Radio friends
Carissa Wiens
With pretty strict COVID-19 restrictions in place since November across B.C., I’ve been doing my best to stay within the community I live in (Chilliwack) and to avoid spending time with people who don’t live in my house. Even though I’ve perfected the art of the bubble bath and am far ahead on my homework with all this time at home, life is fairly lonely.
Maybe it’s the loneliness or the fact that every day feels like the one before, but I’ve begun enjoying things I used to despise — talk radio being one of them. When driving to the grocery store the other day I found so much comfort in listening to two morning show radio hosts discuss road rage. There wasn’t anything valuable being said over the 10-minute discussion, but it felt so good to hear people other than Dwight and Jim have a conversation — it almost felt like I had friends again.
This morning with nothing to do and nowhere to go, I went to my car, turned the ignition, and listened to more talk radio. I couldn’t tell you what was said on air, but I do know that the hosts and I all had a great chat together.

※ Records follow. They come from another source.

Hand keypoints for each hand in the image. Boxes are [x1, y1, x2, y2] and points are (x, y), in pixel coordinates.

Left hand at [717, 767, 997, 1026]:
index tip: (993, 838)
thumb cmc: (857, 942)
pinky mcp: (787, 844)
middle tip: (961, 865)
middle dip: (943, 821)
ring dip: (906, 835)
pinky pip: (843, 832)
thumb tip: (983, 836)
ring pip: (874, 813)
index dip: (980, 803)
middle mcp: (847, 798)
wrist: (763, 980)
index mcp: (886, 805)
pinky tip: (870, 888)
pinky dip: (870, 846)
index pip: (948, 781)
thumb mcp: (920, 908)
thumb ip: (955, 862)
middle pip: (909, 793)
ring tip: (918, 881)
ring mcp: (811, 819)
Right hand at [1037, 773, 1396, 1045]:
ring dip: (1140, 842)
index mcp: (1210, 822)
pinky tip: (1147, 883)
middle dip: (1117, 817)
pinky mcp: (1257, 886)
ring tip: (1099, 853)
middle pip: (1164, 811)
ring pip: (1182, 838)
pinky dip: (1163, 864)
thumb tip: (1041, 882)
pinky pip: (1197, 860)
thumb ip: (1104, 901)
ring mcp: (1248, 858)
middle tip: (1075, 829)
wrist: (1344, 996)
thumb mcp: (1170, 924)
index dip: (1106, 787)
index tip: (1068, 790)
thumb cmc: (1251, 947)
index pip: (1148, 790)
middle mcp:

What is “good taste in music?”
Kathleen Clingwall
There’s always the question of if the music I listen to is good or bad. So which one is it? I wouldn’t say that I’m very picky with my music taste; I listen to most things besides pop and country music. In fact, I very much dislike pop and country music. I believe there is much better music out there, and in my personal opinion I think all pop music and country music sounds the same. Although I dislike these genres of music, I’m sure there are lots of people who think my “taste in music” isn’t good either. I find that my taste bounces around a lot. Lately I have really been into math-rock, progressive rock, and post-hardcore. I know there are people who don’t particularly like these types of music, and that’s okay.
I don’t listen to music to impress other people; I listen to it because it makes me happy and feel something. I think that people’s ideas and standards of what is considered “good music” are blown out of proportion. There is so much unnecessary judgement around what music someone listens to that people are left feeling bad about what they are interested in. I myself am not particularly bothered when I hear someone listening to country music near me. Sure, I by all means do not enjoy it, but as long as they’re happy with their music about beer, dirt, and women, I’ll be happy with what I’ve got.
A game maid in heaven
Chandy Dancey
I miss when Chilliwack used to have a board game store downtown. One day, I was looking in awe and disbelief at an anime maid board game (that I have relearned is called Tanto Cuore) on display at a store that’s now gone out of business. The owner caught me looking and decided to show off his staff’s amazing customer service skills; the owner asked a pimply, young man to come over to tell me all about it.
I learned about how you’re the lord of a mansion, acquiring anime maids (in the form of cards) to recruit into your work force and building “love” points. It was definitely a mature game — there were suggestive poses and cleavage galore. The way the sales clerk was selling it though was so genuine and serious (since it was a card strategy game after all) that I admit I feigned interest just so he could tell me all about the “private maid” cards. Oh, yes, young gentleman who says he has lots of experience with this lewd board game (probably too much), tell me all about how this game is an improvement on Dominion. Let us talk strategy nuances as this anime artwork stares me in the face, half naked and bending over to clean some furniture.
Spoiled cat
Mikaela Collins
Cats are prone to dehydration, and dehydration can cause urinary tract issues, especially when combined with dusty clay litter (which I use because I am a bad and lazy cat owner). I feed my cat half wet food, to make sure she’s getting some water, but for some reason she doesn’t like drinking from her water bowl. Or from a cat fountain. Or from a dripping faucet. She loves, however, drinking from my mug. At first, I would take her away from my water to her bowl every time I caught her, but the insult of being presented with a steel bowl purchased especially for her made her lose interest in drinking immediately. Eager just to get her hydrated, I started leaving decoy mugs around the house, taking a sip from them and leaving them nonchalantly on a coffee table, or the kitchen counter, or my desk, like a secret agent bumping into a confederate on a subway platform to surreptitiously slip intel into their jacket pocket. And it worked: she would furtively drink from them — for about a month, until I had seen her doing it and not stopped her too many times, shattering the illusion that she was getting away with something.
So, finally, I’ve resigned to letting her drink from my mug. But I’ve seen where her mouth has been. Sometimes she’ll drink with her paws, and I know where her paws have been (in a box full of piss, shit, and perfumed dirt). So, when she sticks her face in my beautiful mug of crisp, clear, ice cube-filled, Brita-filtered water, what do I do? Like a mother who has only eaten peanut butter sandwich crusts, leftover peas, and dry Cheerios for the last three days because I haven’t had the opportunity to make a meal not aimed at the palette of a three year old, I sigh, get up, and pour myself a glass of water. At least she’s drinking, and I’ll save on vet bills.